坐上车后,景诉刻意与赵京延拉开距离,紧紧靠在一旁,
不知道赵京延又要带她去哪,这里人生地不熟的,让她待在房间里不好么,之前还说讨厌她乱跑,现在不也带着她乱跑了。
她不自主地叹了口气,声音很小,但是旁边的人也能听见,尤其是两个敏锐度这么强悍的男人。
悍马稳稳行驶在路上,车窗外的风景一变再变。
她是个恋家的人,从小到大也没怎么出去过,更何况在外国逗留这么久。

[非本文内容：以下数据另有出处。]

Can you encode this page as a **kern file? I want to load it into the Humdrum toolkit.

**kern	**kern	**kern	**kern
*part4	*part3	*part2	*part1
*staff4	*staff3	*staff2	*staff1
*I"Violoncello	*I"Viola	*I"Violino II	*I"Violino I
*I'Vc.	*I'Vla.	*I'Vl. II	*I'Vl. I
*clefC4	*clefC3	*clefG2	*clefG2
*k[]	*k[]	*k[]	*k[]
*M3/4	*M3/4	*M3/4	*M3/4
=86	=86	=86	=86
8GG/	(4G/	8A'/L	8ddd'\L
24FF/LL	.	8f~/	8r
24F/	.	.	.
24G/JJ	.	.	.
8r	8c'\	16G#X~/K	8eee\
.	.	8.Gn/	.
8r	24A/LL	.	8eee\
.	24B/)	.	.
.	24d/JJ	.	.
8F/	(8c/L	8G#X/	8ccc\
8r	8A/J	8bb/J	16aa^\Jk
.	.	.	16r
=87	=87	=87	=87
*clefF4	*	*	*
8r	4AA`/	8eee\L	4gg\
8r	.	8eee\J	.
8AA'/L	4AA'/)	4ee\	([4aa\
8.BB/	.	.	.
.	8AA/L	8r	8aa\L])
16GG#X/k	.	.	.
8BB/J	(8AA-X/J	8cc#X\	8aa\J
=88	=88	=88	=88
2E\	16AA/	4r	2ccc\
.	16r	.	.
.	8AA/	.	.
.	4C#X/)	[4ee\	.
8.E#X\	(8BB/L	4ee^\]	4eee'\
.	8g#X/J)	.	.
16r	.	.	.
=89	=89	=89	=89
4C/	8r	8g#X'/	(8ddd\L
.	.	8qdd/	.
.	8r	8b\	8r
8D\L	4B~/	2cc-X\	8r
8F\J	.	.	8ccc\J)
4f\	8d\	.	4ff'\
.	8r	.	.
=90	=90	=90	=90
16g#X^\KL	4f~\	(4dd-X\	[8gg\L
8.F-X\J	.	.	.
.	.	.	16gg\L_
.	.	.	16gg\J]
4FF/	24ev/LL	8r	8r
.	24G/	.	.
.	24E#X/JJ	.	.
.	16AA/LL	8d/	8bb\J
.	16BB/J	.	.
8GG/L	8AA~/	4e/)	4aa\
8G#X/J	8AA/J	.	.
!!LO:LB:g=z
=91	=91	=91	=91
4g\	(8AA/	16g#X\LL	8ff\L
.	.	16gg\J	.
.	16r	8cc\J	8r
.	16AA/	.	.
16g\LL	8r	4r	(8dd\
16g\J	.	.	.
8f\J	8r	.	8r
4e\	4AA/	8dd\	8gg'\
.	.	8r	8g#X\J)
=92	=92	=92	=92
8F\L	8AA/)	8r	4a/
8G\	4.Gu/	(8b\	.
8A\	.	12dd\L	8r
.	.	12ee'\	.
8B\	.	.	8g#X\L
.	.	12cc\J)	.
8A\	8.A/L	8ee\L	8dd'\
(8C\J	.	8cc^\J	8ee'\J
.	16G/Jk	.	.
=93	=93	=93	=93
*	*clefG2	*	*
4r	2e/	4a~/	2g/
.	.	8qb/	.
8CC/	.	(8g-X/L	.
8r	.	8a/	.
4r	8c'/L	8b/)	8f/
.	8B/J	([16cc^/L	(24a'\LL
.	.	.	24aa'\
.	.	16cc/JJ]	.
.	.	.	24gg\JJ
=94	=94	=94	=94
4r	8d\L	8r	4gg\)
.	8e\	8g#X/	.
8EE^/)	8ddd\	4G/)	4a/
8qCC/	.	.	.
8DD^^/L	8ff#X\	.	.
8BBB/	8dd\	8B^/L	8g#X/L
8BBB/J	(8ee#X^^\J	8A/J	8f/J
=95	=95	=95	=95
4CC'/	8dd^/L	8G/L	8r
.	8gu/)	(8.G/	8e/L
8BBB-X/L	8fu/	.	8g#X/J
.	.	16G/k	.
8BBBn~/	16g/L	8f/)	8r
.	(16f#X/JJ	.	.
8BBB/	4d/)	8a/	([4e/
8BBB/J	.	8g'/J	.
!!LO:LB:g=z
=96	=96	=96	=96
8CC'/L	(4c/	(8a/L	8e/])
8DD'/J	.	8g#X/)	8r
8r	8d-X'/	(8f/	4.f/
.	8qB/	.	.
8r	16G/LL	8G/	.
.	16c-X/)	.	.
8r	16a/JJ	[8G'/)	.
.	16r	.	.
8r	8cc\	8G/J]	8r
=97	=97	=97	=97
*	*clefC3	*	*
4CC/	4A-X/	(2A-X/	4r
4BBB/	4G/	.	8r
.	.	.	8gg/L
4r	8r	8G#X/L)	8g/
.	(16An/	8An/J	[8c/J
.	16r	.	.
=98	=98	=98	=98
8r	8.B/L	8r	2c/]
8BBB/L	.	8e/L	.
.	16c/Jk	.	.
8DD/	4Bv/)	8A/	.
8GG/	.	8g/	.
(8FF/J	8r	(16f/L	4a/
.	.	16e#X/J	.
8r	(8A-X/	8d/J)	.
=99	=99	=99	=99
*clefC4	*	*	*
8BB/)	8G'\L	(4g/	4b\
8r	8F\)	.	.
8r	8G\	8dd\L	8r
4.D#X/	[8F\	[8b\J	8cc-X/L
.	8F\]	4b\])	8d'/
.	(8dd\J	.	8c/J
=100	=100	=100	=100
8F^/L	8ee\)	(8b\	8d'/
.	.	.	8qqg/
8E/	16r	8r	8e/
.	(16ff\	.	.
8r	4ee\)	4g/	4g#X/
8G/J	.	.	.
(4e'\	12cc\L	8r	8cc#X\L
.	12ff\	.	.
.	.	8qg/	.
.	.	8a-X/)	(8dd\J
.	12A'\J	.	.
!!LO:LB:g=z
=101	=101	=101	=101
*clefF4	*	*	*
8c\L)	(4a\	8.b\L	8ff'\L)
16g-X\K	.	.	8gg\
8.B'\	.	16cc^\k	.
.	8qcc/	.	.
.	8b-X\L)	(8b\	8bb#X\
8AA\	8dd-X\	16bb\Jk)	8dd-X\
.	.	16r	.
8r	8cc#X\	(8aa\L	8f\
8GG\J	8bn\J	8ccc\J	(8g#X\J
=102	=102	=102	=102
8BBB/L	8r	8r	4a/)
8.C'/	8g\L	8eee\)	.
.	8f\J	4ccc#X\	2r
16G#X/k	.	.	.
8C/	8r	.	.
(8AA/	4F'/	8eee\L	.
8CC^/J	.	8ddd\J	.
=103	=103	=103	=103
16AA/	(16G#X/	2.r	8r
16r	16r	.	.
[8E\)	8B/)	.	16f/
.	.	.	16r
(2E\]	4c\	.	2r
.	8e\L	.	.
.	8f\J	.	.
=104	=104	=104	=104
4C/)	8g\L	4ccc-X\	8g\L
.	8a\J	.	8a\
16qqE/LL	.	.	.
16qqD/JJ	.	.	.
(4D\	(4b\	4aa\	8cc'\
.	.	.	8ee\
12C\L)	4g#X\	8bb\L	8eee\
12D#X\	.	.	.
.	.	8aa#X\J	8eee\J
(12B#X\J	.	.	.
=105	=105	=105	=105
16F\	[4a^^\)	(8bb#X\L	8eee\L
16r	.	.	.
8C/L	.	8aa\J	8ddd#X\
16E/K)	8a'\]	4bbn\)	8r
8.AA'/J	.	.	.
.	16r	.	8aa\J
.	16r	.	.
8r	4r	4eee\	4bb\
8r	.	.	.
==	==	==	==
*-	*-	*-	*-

她想回东洲,起码那边有她熟悉的大街小巷和亲人朋友,而这边只有一个半生不熟的炸弹哥。
又无意识地叹了口气,虽然幅度不大,但是和正常呼吸的区别还是很明显。
赵京延在一旁看手机,已经听着旁边的人愁眉苦脸的叹了两遍。
一只胳膊伸出去,顺手掐住她的小脸,力道不大,但是也疼。
景诉瞪大双眼,顺着他的力道扭头。
“再叹气就把这张嘴用针缝上。”他明晃晃地吓唬人。
景诉挣扎着摇头,“唔、我没有。”
看着她眼神里流露出求饶的神色,男人松开了大手,警告似的睨了她一眼。
赵深养的兔崽子,真是一捏就烂的软骨头。
赵京延重新恢复了原来的姿势,懒散地靠在那看手机。
几分钟过去,感觉到还有一段路程,景诉偷看了几眼他的脸色,神色自若,没什么波动。
突然男人的目光要撇过来,景诉连忙坐端正,背挺得笔直,双手放在膝盖上,像是要准备迎接上课。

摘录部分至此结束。